>> start Listed records

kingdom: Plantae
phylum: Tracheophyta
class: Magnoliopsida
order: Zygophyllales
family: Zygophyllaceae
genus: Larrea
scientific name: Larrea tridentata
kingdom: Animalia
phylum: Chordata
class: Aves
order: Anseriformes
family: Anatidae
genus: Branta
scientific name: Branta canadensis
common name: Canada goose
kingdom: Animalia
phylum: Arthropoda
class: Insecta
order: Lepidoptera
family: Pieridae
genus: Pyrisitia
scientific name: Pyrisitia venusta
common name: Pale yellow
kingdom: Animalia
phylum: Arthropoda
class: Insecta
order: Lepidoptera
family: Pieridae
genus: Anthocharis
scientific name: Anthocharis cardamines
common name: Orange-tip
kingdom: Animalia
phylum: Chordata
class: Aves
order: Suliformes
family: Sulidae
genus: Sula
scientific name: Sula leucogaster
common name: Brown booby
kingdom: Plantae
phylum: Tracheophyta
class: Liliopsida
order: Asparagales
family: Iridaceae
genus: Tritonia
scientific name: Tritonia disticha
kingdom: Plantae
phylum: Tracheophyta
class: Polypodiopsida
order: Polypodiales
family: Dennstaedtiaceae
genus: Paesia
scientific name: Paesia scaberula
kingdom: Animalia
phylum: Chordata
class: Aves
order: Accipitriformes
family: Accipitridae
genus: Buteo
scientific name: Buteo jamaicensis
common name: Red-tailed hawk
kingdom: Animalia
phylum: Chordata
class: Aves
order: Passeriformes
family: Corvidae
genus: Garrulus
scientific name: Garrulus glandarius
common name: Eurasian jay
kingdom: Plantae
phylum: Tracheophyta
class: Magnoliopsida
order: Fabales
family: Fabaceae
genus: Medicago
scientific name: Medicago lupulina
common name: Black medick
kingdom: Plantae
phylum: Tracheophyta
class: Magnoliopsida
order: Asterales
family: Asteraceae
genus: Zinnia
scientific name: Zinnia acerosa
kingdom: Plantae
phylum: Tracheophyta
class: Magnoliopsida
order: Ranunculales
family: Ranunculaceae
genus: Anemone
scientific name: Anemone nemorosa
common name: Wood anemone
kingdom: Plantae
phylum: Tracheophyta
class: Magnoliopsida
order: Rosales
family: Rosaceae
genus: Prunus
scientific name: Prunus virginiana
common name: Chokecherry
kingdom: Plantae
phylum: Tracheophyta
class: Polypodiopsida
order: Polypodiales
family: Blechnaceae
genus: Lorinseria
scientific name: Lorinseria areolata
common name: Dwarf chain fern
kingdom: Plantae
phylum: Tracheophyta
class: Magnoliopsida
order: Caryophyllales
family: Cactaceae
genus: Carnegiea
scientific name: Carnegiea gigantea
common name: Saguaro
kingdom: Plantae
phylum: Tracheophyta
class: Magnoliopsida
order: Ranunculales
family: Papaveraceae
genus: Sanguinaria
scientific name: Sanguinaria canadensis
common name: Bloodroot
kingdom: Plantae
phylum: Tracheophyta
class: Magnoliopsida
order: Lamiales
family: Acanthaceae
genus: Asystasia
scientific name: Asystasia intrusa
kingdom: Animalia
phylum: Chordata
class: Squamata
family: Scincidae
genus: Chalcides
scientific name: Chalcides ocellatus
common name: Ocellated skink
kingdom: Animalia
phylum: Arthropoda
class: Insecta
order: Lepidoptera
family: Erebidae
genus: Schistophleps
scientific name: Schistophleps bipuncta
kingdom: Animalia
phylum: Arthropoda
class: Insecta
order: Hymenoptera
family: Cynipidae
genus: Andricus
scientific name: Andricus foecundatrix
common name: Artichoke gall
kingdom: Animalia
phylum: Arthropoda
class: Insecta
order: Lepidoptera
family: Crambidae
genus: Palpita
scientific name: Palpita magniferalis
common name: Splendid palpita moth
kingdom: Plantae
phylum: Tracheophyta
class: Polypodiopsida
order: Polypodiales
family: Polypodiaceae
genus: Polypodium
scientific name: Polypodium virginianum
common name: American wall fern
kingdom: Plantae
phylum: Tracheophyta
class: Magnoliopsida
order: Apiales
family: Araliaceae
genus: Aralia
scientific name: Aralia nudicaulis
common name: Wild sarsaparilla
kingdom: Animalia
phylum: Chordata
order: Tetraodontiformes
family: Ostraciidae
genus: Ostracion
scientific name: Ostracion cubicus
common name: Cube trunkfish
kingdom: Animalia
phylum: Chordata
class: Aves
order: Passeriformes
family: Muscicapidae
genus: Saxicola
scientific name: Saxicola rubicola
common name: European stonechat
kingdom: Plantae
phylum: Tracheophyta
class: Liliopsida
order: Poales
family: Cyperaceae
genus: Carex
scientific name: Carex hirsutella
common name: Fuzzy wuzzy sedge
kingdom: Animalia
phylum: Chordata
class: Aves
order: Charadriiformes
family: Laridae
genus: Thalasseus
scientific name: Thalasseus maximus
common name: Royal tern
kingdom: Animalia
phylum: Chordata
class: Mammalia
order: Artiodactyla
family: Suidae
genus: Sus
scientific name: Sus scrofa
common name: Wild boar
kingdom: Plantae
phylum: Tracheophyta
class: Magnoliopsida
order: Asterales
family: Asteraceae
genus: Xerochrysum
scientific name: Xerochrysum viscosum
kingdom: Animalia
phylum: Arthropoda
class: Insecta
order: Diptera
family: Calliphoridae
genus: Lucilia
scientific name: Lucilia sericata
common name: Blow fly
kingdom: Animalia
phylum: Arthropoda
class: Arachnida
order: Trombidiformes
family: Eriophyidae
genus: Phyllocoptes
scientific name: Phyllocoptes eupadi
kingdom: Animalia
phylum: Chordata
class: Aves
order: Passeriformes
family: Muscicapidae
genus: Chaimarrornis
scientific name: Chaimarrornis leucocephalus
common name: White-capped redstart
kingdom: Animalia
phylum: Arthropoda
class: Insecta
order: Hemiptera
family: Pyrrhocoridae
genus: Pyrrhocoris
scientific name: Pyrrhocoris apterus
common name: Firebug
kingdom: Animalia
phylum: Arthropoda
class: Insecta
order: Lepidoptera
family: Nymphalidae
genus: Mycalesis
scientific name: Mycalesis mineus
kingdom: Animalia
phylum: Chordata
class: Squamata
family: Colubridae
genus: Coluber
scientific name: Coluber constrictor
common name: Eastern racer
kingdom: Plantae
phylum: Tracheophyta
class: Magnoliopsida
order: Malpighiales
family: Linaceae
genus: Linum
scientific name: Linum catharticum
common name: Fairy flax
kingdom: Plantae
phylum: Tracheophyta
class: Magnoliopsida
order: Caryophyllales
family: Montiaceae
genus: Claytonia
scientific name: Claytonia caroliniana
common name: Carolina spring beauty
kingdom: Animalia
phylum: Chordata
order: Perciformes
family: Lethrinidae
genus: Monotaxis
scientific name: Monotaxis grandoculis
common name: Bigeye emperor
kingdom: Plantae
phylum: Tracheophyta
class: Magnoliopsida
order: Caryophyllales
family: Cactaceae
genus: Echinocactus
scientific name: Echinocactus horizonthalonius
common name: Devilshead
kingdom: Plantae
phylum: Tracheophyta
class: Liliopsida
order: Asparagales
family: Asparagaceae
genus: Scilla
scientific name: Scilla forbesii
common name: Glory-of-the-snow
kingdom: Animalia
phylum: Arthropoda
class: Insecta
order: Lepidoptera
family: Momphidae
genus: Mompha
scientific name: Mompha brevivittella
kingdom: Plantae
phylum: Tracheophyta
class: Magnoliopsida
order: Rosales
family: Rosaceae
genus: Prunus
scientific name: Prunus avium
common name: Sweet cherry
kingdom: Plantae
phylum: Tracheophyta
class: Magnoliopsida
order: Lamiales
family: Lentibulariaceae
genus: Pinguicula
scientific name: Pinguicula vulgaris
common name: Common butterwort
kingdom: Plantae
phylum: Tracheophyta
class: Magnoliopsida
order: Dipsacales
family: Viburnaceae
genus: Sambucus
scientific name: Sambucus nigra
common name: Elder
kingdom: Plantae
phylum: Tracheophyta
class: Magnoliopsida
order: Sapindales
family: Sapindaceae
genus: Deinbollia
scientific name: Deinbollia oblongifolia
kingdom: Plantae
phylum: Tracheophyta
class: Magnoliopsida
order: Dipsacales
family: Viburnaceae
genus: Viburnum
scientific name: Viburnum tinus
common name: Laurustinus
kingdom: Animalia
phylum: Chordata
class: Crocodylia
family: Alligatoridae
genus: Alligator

>> end Listed records

> Task instructions: Copy the lines of the listing above without any change, starting at the line containing "order: Suliformes" and ending at the line containing "family: Fabaceae", including both of those lines.

> In response:
order: Suliformes
family: Sulidae
genus: Sula
scientific name: Sula leucogaster
common name: Brown booby
kingdom: Plantae
phylum: Tracheophyta
class: Liliopsida
order: Asparagales
family: Iridaceae
genus: Tritonia
scientific name: Tritonia disticha
kingdom: Plantae
phylum: Tracheophyta
class: Polypodiopsida
order: Polypodiales
family: Dennstaedtiaceae
genus: Paesia
scientific name: Paesia scaberula
kingdom: Animalia
phylum: Chordata
class: Aves
order: Accipitriformes
family: Accipitridae
genus: Buteo
scientific name: Buteo jamaicensis
common name: Red-tailed hawk
kingdom: Animalia
phylum: Chordata
class: Aves
order: Passeriformes
family: Corvidae
genus: Garrulus
scientific name: Garrulus glandarius
common name: Eurasian jay
kingdom: Plantae
phylum: Tracheophyta
class: Magnoliopsida
order: Fabales
family: Fabaceae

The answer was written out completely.